Gregory Trevor, BA, has been an award-winning journalist and media relations professional for more than 30 years. He worked as a reporter for the Asbury Park Press in Trenton, New Jersey, and the Charlotte Observer in Raleigh, North Carolina. He has volunteered for, served on the board of, and worked for multiple nonprofits and public institutions, including the Port Authority of New York and New Jersey; Rutgers, the State University of New Jersey; and the University of Georgia. While working as a media relations professional for the Port Authority, Trevor survived the September 11, 2001, attacks on the World Trade Center in New York City.
John E. Tropman, PhD, is the Henry J. Meyer collegiate professor of social work at the University of Michigan, where he also teaches in the Executive Education Program of the Ross School of Business. He currently serves on the boards of the Network for Social Work Management and the Academy of Social Work and Social Welfare. He has published extensively on a wide range of nonprofit leadership and management issues.
Allison Zippay, PhD, is a professor in the School of Social Work at Rutgers, the State University of New Jersey, where she is also the director of the Center for Leadership and Management and the PhD in Social Work program. She teaches in the management and policy concentration in the School of Social Work and chairs the Doctoral Scholars Institute at the Network for Social Work Management. Her research focuses on community planning, supportive housing, and employment and income supports for low-income groups.
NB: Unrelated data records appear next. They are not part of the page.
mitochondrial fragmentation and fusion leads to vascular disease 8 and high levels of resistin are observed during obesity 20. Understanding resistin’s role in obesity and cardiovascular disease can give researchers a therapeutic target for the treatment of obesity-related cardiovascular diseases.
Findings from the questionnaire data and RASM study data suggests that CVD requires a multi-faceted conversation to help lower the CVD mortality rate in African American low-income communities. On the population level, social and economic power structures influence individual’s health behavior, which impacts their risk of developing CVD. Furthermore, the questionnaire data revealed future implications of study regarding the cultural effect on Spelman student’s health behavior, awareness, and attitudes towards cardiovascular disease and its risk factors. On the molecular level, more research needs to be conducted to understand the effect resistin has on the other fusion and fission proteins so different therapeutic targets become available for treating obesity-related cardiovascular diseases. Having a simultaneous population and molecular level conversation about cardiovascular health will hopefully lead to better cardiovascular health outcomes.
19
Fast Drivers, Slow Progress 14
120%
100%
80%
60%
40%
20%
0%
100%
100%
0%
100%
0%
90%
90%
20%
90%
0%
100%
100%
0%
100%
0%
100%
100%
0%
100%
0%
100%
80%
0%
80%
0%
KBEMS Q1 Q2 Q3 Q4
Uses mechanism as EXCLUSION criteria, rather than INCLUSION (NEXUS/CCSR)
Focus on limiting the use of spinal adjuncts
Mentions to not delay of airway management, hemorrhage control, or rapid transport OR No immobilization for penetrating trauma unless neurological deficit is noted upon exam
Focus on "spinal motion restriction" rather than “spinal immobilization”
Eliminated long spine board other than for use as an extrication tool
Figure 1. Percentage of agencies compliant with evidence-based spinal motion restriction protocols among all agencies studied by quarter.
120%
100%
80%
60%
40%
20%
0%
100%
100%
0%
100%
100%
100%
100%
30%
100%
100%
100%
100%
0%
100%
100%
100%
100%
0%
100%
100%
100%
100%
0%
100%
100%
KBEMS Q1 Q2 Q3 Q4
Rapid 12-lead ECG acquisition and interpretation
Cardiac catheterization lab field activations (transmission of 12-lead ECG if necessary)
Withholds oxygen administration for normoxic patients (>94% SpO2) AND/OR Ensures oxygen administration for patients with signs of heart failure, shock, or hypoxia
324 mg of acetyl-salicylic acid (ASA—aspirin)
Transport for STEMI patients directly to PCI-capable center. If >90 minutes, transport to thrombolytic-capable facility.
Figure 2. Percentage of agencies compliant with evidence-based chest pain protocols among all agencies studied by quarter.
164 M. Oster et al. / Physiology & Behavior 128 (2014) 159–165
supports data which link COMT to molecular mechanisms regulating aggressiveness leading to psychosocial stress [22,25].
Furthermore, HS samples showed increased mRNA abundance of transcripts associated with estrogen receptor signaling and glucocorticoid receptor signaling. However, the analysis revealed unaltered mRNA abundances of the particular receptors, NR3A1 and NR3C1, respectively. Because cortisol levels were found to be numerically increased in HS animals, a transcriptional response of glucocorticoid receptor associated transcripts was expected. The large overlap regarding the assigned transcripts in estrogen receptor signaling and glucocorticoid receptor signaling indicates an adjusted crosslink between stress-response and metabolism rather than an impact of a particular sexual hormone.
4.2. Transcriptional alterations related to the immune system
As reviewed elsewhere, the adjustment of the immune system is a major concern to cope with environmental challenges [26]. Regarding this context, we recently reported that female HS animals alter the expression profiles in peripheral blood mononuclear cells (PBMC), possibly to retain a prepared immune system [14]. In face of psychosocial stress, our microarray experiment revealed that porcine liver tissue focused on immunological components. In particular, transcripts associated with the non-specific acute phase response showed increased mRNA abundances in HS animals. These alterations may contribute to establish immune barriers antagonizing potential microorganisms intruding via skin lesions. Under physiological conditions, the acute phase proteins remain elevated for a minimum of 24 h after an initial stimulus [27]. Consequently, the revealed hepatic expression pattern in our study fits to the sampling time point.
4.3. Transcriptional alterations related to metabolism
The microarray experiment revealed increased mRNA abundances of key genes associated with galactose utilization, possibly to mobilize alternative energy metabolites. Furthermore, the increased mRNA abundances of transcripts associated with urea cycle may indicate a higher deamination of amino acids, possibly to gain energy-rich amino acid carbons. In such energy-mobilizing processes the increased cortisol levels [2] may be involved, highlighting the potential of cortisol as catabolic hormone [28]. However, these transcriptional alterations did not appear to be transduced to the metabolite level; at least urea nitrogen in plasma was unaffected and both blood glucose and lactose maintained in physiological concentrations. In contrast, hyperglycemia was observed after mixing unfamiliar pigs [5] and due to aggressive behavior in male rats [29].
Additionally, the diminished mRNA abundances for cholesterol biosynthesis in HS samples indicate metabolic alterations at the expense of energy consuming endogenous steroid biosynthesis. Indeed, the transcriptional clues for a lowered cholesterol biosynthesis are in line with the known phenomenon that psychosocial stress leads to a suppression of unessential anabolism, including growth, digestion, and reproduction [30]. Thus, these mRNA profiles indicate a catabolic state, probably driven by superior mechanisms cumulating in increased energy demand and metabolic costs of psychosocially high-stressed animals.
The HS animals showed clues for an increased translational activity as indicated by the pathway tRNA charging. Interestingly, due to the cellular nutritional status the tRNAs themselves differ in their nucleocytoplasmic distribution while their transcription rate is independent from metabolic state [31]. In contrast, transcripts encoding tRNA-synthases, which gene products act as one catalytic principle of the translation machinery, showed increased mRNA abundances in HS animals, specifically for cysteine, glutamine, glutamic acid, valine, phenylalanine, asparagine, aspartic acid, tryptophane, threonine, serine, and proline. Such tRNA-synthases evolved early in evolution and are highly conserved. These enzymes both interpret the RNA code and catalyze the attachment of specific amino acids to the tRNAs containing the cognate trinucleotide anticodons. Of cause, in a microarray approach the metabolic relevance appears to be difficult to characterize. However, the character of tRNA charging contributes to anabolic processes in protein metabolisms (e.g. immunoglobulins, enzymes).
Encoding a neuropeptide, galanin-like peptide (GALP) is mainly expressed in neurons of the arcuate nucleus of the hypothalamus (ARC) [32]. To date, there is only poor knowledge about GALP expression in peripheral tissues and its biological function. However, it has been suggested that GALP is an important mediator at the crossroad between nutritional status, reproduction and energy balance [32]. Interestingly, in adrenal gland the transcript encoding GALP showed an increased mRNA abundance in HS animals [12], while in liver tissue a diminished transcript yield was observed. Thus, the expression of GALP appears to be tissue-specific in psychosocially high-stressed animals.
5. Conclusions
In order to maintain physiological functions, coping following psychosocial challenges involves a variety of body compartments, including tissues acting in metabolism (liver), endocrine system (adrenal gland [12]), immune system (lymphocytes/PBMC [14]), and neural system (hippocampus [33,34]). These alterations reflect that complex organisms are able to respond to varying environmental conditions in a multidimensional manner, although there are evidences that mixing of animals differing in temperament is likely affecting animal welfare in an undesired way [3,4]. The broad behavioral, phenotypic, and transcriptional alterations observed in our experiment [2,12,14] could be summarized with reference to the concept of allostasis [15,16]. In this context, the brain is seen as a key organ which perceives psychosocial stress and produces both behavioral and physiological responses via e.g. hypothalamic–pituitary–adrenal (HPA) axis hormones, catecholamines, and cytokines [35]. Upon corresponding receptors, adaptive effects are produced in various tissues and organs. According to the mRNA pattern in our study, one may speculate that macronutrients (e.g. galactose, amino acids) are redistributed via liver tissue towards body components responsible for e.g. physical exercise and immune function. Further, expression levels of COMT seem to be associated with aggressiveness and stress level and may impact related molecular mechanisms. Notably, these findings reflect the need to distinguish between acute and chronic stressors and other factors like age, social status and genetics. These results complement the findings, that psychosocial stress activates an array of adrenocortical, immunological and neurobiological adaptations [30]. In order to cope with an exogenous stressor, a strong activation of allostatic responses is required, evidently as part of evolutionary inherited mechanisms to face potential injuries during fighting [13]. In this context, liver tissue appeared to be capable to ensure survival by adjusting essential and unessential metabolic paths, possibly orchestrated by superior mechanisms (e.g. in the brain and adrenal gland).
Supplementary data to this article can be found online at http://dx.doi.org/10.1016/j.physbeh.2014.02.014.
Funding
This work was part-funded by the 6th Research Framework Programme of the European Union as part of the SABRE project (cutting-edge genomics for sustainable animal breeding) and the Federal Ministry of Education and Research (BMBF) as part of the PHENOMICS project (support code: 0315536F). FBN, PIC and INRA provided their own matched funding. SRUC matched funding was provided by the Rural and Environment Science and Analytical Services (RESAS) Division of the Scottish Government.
Leading and Managing Nonprofit Organizations covers essential ground for courses in nonprofit organization management and leadership, and will be as welcome in public administration, business, and other disciplines as it is in social work. The chapter topics are wide-ranging and practical, illustrated with real-world examples from the various authors’ practice experience. Geared toward introducing students to nonprofit organizations, the book also serves as an effective primer for practicing administrators and board members who can benefit from the breadth and depth of this text.